Silver Wings and Civil Rights: The Fight to Fly
It never seems to fail. At every anniversary of D-Day, V-Day, or Pearl Harbor, we're treated to a round of reminiscences on the "greatest generation" with a flurry of books, films, and news specials. Some of it is interesting, a lot of it rehashed, but the tales from the people who were there, now old men and women, are always the most potent and compelling.
And for a time several years ago, led by Tom Brokaw's constant elegizing with his news programs and book The Greatest Generation, those alive from 1941-45 were saluted as a people from an era beyond reproach. But these were troubling times in this country, particularly for minorities, with only the war to divert people's attention. Those of Japanese descent, including women and children, were rounded up into internment camps and Jim Crow laws were alive and well throughout the South.
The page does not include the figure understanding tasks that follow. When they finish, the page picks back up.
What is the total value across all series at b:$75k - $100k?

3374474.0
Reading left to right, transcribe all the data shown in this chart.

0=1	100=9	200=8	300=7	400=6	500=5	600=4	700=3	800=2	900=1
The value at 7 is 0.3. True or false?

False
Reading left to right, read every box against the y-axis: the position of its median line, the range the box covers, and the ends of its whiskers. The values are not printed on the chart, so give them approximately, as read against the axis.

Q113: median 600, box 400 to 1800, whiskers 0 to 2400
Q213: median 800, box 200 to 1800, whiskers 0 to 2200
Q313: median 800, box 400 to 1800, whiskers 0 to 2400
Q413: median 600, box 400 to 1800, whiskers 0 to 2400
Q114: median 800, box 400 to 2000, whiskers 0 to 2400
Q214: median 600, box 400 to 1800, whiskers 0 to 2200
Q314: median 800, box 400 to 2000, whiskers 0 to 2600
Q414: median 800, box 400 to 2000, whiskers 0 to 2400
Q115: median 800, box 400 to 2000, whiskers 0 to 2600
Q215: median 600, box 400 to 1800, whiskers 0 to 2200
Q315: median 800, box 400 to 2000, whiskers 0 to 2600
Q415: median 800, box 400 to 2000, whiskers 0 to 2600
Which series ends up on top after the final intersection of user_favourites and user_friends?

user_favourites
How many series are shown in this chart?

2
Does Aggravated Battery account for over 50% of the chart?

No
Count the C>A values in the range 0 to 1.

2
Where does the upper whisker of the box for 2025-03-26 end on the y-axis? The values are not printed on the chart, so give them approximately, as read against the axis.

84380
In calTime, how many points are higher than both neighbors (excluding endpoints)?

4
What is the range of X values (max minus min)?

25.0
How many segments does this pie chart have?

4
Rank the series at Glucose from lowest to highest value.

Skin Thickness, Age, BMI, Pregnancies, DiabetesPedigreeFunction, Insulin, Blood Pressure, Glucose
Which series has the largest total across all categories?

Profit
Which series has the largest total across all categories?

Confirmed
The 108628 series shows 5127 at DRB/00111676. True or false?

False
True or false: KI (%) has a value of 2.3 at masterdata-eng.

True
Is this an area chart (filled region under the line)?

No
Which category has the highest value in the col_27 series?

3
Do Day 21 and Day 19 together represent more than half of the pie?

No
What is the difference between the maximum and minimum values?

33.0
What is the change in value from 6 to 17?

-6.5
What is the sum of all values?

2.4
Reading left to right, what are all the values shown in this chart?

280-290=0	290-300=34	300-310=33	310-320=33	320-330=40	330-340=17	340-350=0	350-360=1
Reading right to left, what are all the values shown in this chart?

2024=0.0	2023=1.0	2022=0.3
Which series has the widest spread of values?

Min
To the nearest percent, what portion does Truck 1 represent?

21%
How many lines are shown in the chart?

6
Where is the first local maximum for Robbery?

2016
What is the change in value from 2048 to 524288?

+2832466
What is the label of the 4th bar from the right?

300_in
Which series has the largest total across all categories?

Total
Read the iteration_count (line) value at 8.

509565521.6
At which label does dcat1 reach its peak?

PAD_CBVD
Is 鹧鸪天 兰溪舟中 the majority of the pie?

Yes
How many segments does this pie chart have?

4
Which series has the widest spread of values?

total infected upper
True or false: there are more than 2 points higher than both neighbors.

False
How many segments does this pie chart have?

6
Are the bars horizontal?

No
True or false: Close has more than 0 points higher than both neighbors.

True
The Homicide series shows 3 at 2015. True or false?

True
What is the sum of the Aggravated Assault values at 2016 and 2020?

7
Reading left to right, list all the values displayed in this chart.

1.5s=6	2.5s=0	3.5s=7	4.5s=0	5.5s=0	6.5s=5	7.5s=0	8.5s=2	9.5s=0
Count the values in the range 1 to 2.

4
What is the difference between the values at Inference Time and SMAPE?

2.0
With the documentary Silver Wings and Civil Rights: The Fight to Fly, by director and Miami native Jon Timothy Anderson, we're reminded that the 1940s in the pre-civil rights U.S. were not the "good ol' days" people like Brokaw would like to believe. The film tells the story of the Tuskegee Airmen -- the first black pilots in the armed forces -- from the inception of the "experimental" program at Tuskegee Institute in Alabama in 1939 through the end of the war.
It's a mostly chronological account with the typical archival film and still photos, newsreels from the period like one titled Negro Pilots, convincing reenactments that could easily be mistaken for actual footage, and lots of talking heads. Anderson has rounded up more than two dozen former pilots and servicemen who went through the Tuskegee program, or were part of the black air squadrons in Europe.
But while most World War II testimonials eventually get around to emotional retellings of some personally harrowing event, you won't find many such war stories here. First, for pilots there's no blood and gore to recount when you're alone in a plane. Mostly, though, the fight for these men was not so much in Europe against the Luftwaffe, but in strictly segregated military bases stateside. Racism was rampant through the military at that time, from the generals down, and black officers were denied things like access to the bases' officers clubs. The issue came to a head when German prisoners of war, held at military bases throughout the U.S., had access to areas that were off-limits to black officers. Called the Freeman Filed Mutiny, 101 black officers stood up to the base policies, risking court-martial and death. Their defiance eventually led President Truman to desegregate the military in 1948.
While Silver Wings and Civil Rights is not as gripping as other war documentaries and their tales of death and destruction, there's a different kind of bravery in the stories from these men in the face of racist policies. And though there are too many talking heads and not enough archived footage, this is an important story that's told well, and a counterweight to all the paeans about the greatest generation that proliferate at every anniversary. -- John Anderson
Silver Wings and Civil Rightsscreens at Regal South Beach Cinema at 7:30 p.m. on Sunday, February 1, and 7:15 p.m. on Friday, February 6.